** Problems to solve **
a) According to the Neotoma documentation text, what does associating a dataset with a constituent database make possible?
b) Retype the records from the first line up to and including the line that contains "Entry: 25 A".

** Source text **
A link between a dataset and a constituent database in Neotoma.

Associates a dataset with a constituent database, enabling tracking of dataset provenance.

ATTRIBUTE DESCRIPTION
databaseid

Constituent database ID.

TYPE: int

datasetid

Dataset ID.

TYPE: int | None

RAISES DESCRIPTION
ValueError

If databaseid or datasetid is not int or None.

Examples:

>>> ds_db = DatasetDatabase(databaseid=1, datasetid=2)
>>> ds_db.databaseid
1

insert_to_db(cur)

Insert the dataset-database relationship into the database.

PARAMETER DESCRIPTION
cur

Database cursor for executing queries.

TYPE: cursor

RETURNS DESCRIPTION

None

DataUncertainty

DataUncertainty(dataid, uncertaintyvalue, uncertaintyunitid, uncertaintybasisid, notes)

Measurement uncertainty for a data value in Neotoma.

Stores uncertainty metrics including magnitude, units, and basis of uncertainty quantification.

ATTRIBUTE DESCRIPTION
dataid

Data ID.

TYPE: int

uncertaintyvalue

Uncertainty magnitude.

TYPE: float | None

uncertaintyunitid

Uncertainty units ID.

TYPE: int | None

uncertaintybasisid

Uncertainty basis ID.

TYPE: int | None

notes

Notes about uncertainty.

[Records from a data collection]
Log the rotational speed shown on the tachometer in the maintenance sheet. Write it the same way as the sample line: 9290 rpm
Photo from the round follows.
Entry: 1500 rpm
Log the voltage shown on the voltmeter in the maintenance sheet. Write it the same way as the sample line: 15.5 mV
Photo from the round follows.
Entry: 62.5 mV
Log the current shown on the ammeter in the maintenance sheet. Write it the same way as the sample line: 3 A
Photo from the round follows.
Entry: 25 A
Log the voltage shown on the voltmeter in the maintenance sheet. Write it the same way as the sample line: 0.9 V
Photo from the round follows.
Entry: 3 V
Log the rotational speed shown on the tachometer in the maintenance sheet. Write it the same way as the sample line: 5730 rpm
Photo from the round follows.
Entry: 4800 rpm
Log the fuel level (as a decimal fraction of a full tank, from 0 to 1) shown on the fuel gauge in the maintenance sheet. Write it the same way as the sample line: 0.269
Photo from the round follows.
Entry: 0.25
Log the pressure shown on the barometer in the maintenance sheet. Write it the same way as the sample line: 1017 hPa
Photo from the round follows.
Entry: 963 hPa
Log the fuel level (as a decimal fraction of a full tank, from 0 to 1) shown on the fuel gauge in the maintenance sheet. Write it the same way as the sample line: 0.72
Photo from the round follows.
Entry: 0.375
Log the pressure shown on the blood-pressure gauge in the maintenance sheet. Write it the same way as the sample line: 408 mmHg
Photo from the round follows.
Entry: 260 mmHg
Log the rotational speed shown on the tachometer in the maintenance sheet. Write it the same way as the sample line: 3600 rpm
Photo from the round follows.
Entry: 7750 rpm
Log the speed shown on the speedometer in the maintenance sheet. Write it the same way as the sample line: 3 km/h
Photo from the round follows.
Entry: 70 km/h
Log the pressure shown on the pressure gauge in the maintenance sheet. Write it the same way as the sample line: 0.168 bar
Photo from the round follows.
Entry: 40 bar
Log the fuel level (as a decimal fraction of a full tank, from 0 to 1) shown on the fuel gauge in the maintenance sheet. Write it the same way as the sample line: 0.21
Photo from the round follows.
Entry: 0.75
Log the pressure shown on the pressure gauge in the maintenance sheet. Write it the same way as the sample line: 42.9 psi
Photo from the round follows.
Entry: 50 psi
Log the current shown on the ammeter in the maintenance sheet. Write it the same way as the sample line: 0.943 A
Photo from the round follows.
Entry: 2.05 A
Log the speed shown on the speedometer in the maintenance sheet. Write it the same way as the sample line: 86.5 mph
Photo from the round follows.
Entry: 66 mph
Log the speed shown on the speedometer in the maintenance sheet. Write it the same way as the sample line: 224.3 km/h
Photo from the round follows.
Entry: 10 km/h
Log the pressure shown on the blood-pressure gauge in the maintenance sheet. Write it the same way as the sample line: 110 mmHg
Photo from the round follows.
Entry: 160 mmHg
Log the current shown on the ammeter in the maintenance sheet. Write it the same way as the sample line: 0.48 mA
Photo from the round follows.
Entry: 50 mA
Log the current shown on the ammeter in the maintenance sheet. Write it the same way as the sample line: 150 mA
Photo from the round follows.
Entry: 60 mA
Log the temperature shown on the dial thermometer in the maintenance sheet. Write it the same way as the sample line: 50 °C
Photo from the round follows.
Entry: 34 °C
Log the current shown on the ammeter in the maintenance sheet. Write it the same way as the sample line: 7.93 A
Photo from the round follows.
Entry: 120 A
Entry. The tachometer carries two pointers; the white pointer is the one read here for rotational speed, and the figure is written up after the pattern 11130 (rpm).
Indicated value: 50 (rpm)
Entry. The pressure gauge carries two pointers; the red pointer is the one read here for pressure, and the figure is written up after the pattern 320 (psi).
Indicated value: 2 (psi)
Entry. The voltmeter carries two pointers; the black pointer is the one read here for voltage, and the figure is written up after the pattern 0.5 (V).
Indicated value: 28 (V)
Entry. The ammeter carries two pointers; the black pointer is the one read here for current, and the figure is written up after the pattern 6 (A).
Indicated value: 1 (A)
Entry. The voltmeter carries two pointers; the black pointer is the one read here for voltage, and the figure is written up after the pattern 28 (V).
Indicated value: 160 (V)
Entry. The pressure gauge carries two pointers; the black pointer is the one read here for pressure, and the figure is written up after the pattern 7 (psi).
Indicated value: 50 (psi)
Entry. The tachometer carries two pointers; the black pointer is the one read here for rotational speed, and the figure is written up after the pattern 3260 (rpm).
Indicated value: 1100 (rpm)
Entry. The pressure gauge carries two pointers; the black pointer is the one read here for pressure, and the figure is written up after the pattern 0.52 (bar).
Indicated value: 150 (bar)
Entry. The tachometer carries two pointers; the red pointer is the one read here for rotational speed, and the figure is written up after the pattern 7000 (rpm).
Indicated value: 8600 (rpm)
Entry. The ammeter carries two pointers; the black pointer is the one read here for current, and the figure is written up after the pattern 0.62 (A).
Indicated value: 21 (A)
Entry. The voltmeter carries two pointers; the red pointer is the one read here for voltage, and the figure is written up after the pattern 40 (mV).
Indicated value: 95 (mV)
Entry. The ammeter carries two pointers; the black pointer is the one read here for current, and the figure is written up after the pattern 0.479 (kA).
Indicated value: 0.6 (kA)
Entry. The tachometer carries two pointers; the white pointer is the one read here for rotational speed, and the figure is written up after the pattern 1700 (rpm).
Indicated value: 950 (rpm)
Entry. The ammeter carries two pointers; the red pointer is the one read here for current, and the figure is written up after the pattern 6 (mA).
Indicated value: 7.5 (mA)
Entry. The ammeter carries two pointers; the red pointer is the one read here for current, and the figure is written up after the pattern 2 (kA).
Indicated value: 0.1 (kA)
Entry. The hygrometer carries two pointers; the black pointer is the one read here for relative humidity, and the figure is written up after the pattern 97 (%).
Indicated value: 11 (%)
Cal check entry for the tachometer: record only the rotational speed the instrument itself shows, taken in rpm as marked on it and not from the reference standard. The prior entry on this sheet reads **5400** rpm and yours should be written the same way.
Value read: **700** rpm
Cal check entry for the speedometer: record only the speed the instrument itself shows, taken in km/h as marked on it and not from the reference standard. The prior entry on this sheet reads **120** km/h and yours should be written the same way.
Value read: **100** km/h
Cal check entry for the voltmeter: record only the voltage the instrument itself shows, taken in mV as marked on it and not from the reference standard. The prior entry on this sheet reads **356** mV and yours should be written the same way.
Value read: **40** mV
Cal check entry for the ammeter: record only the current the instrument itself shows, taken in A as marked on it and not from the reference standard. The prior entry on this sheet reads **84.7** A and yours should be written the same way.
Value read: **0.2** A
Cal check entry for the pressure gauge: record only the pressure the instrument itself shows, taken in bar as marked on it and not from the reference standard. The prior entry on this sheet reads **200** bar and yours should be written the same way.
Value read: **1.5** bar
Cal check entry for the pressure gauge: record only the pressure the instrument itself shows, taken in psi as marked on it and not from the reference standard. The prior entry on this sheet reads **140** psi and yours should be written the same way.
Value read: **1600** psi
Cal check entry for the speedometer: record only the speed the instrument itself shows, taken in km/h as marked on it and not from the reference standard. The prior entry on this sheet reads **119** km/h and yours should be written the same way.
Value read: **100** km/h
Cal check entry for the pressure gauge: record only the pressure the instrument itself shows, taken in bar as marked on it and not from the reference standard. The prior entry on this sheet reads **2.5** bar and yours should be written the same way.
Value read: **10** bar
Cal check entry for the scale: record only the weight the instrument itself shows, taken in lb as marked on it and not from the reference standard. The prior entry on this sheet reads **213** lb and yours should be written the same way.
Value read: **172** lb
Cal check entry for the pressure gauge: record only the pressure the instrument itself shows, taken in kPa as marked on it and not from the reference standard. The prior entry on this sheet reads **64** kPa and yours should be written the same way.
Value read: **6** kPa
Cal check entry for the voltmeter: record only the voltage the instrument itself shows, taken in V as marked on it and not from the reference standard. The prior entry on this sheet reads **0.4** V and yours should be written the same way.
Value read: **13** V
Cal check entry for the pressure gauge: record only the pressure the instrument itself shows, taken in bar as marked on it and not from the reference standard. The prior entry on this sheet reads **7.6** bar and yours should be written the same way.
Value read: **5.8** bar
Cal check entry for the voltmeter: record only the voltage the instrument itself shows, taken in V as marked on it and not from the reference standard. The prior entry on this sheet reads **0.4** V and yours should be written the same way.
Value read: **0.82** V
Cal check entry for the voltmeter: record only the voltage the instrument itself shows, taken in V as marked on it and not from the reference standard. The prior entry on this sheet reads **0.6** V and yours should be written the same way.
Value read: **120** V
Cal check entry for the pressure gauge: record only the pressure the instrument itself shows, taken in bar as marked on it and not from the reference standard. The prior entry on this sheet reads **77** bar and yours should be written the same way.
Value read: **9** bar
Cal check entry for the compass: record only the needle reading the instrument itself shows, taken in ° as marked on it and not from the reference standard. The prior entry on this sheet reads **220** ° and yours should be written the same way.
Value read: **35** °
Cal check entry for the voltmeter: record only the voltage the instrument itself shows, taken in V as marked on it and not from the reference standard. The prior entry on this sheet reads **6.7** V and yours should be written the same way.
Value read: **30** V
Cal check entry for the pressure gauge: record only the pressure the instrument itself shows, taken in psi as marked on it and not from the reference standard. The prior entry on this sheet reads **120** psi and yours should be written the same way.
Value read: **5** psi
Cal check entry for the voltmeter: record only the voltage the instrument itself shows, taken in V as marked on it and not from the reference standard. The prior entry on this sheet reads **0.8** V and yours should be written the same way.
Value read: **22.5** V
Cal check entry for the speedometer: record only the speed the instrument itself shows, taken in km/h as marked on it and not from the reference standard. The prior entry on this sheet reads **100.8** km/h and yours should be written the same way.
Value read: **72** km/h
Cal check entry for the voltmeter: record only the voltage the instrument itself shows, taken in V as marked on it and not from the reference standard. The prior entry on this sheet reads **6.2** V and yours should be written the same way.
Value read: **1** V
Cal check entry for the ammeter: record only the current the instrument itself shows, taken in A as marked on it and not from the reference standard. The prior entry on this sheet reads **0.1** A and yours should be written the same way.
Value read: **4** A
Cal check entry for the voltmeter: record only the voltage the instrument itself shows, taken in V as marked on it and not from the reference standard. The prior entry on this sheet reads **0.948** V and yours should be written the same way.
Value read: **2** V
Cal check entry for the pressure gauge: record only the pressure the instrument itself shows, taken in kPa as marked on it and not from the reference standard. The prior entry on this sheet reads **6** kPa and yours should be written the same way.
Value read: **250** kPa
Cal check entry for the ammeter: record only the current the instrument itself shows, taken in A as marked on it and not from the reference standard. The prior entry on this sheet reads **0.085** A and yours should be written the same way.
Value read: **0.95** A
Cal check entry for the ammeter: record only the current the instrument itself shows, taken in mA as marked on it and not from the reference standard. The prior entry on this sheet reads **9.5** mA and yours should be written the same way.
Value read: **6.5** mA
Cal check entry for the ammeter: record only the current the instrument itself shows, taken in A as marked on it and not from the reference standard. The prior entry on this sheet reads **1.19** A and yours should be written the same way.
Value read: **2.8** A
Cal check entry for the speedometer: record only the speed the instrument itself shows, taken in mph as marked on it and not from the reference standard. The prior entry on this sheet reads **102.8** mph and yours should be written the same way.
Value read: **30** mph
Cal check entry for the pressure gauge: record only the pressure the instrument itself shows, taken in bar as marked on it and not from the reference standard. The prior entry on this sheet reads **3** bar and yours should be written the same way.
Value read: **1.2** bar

** Responses by item number **
a) It enables tracking of dataset provenance.

b)
Log the rotational speed shown on the tachometer in the maintenance sheet. Write it the same way as the sample line: 9290 rpm
Photo from the round follows.
Entry: 1500 rpm
Log the voltage shown on the voltmeter in the maintenance sheet. Write it the same way as the sample line: 15.5 mV
Photo from the round follows.
Entry: 62.5 mV
Log the current shown on the ammeter in the maintenance sheet. Write it the same way as the sample line: 3 A
Photo from the round follows.
Entry: 25 A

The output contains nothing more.